APRA executive board member Margaret Cole stated that 84% of the products passed the performance test. However, “APRA remains concerned about those members in products that failed.”
“Trustees of the 13 products that failed the test now face an important choice: They can urgently make the improvements needed to ensure they pass next year's test or start planning to transfer their members to a fund that can deliver better outcomes for them,” Cole said, as reported by ABC.
Meanwhile, Super Consumers Australia director Xavier O'Halloran advised members of funds that have failed APRA's performance to find a better fund for their retirement savings.
“Superannuation funds have a commitment to deliver the best financial outcomes for their members, and that is what they should be pursuing,” O'Halloran said, as reported by ABC.
“They [super funds] have had plenty of time to fix this. They have been given plenty of leeways as well in the way the test works. If they've failed, then consumers really have to weigh out what this fund is offering.”
However, the super fund industry group Association of Superannuation Funds of Australia (ASFA) argued that the regulator's performance tests were flawed because some of the failed products had delivered excellent returns to their members over a long period.
ASFA chief executive Martin Fahy claimed that the test was a retrospective assessment, and the test results did not tell members why and by how much their fund has failed the test.
“The reality is even the funds in this test that are underperforming are doubling the money of their members every 10 years — they're generating 7% to 7.5% returns,” Fahy said, as reported by ABC. “They're amazing returns in the current circumstances.”

[Saved entries]

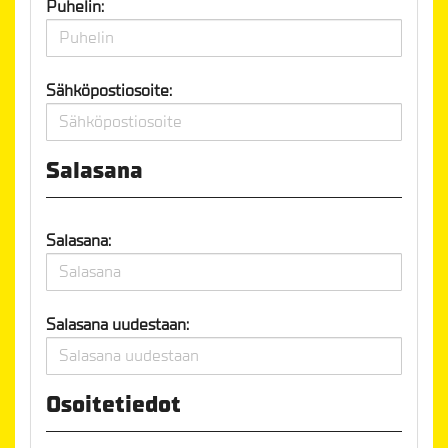
Puhelin:
Sähköpostiosoite:
Salasana
Salasana:
Salasana uudestaan:
Osoitetiedot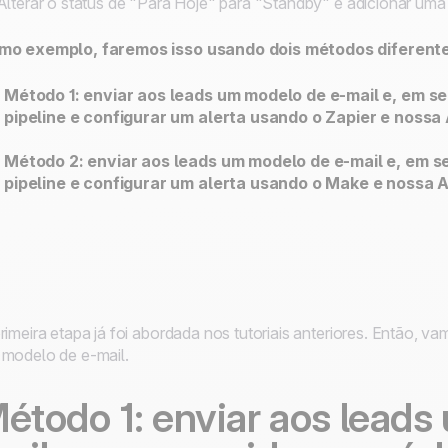
lterar o status de "Para Hoje" para "Standby" e adicionar uma 
mo exemplo, faremos isso usando dois métodos diferente
Método 1: enviar aos leads um modelo de e-mail e, em se
pipeline e configurar um alerta usando o Zapier e nossa 
Método 2: enviar aos leads um modelo de e-mail e, em s
pipeline e configurar um alerta usando o Make e nossa A
rimeira etapa já foi abordada nos tutoriais anteriores. Então, va
modelo de e-mail.
étodo 1: enviar aos leads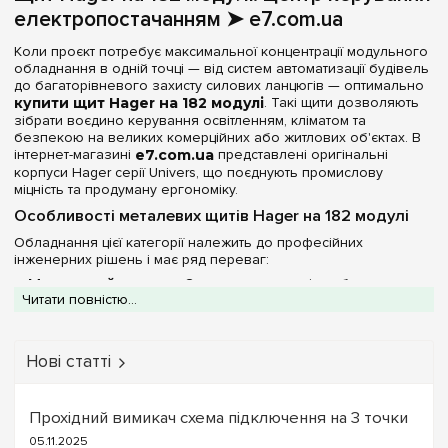
електропостачанням ➤ e7.com.ua
48
(+16)
Матеріал корпусу
Коли проєкт потребує максимальної концентрації модульного
54
(+7)
обладнання в одній точці — від систем автоматизації будівель
Метал
(2)
60
(+9)
до багаторівневого захисту силових ланцюгів — оптимально
купити щит Hager на 182 модулі
. Такі щити дозволяють
72
(+12)
зібрати воєдино керування освітленням, кліматом та
Дверцята
безпекою на великих комерційних або житлових об'єктах. В
78
(+2)
інтернет-магазині
e7.com.ua
представлені оригінальні
Біла
(1)
84
корпуси Hager серії Univers, що поєднують промислову
(+3)
міцність та продуману ергономіку.
Непрозора
(1)
96
(+2)
Особливості металевих щитів Hager на 182 модулі
104
(+2)
Серія
Обладнання цієї категорії належить до професійних
інженерних рішень і має ряд переваг:
108
(+2)
Univers
(2)
Металевий корпус:
Сталева конструкція забезпечує
120
(+4)
Читати повністю...
високу пожежну безпеку та жорсткість, необхідну для
утримання ваги великої кількості автоматичних вимикачів та
130
(+2)
Колір корпусу
ПЗВ.
144
Серія Univers:
Ця лінійка Hager розроблена для
(+6)
Нові статті
Білий
(2)
професіоналів. Вона пропонує модульний підхід до
156
(+2)
наповнення, дозволяючи легко комбінувати DIN-рейки та
монтажні аксесуари.
168
(+2)
Ступінь захисту IP
Прохідний вимикач схема підключення на 3 точки
Варіанти захисту IP:
Ви можете обрати модель зі
ступенем захисту
IP30
для чистих офісних щитових або
180
05.11.2025
(+3)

What you will do:
1. Translate this sentence from the superannuation text into Spanish: "APRA executive board member Margaret Cole stated that 84% of the products passed the performance test."
2. Answer these questions using the superannuation text.
(a) How many products failed the test, according to Cole?
(b) Who is the director of Super Consumers Australia?
(c) What returns did Fahy say the underperforming funds are generating?

Answer section:
1. Margaret Cole, miembro de la junta ejecutiva de APRA, afirmó que el 84 % de los productos superaron la prueba de rendimiento.

2.
(a) 13
(b) Xavier O'Halloran
(c) 7% to 7.5%